The grieving family members have gone through a range of emotions from shock, to sadness, and now to anger as Chinese officials have had little real information about what happened to flight MH370 and the 227 passengers and 6 crew members onboard who have vanished, thus far without a trace.
The Washington Post reported on Tuesday that 100 family members have signed a petition demanding answers from the government. Many are upset because government officials didn't even meet with any of them for three days after the disappearance of the jet liner.
Chinese officials have not handled this situation well, either. Fearful that family members would become violent when government representatives were to meet with them, police were sent in first to intimidate the grieving families into quiescence. Police were also ordered to remove chairs so that angry family members wouldn't throw them at the officials. But this forced elderly family members to stand causing a PR problem for officials.
One of the strangest aspects of the situation are the so-called "phantom phone calls" to passenger phones.

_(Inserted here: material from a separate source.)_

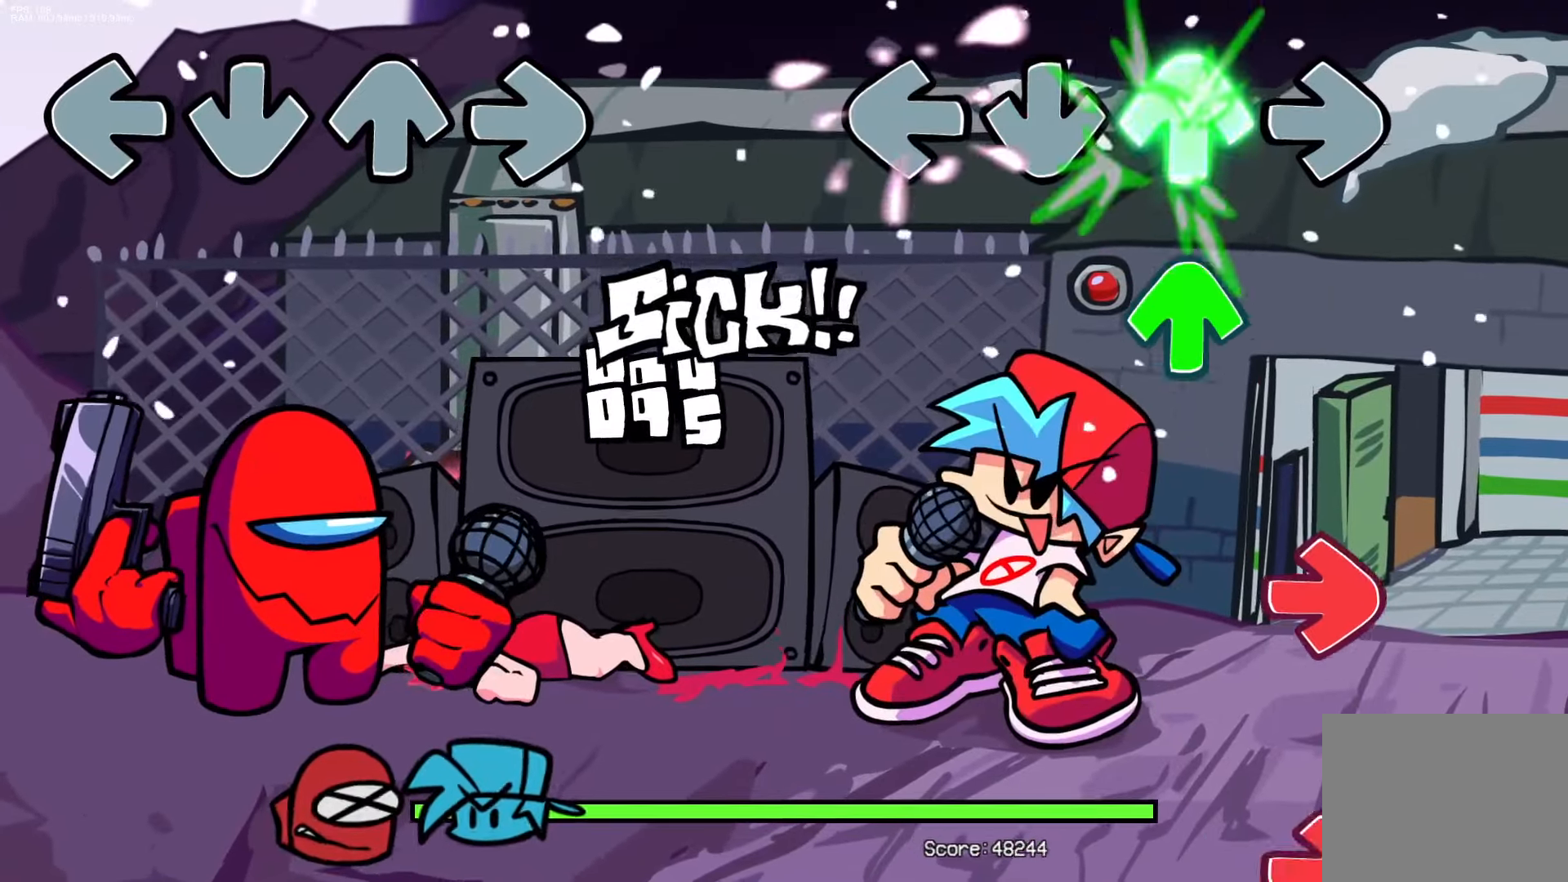
{"buttons": ["R1"], "events": [[50, "DPAD_UP", "up"], [117, "DPAD_UP", "down"], [200, "DPAD_UP", "up"], [317, "R1", "down"], [400, "R1", "up"], [483, "R1", "down"]]}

Family members have called the cell numbers of some of the missing passengers and the lines do ring as if the passenger is just waiting to pick the phone up and answer it. These eerie calls led family members to demand that Chinese officials use the ringing numbers to trace the whereabouts of the phones in hopes that the wreckage of the jet could be located.
Officials dismissed the idea, however, angering families further.
But some family members hoped that the ringing phones might mean that the plane had landed somewhere and that passengers were still alive. But if that were so, some are wondering why the plane flew so far off its flight path and who made it land?
Chinese officials finally began to process visas and travel papers for family members to fly to travel to Kuala Lumpur to await news of the search for the missing flight but some family members are refusing to leave China preferring instead to wait at home for further developments.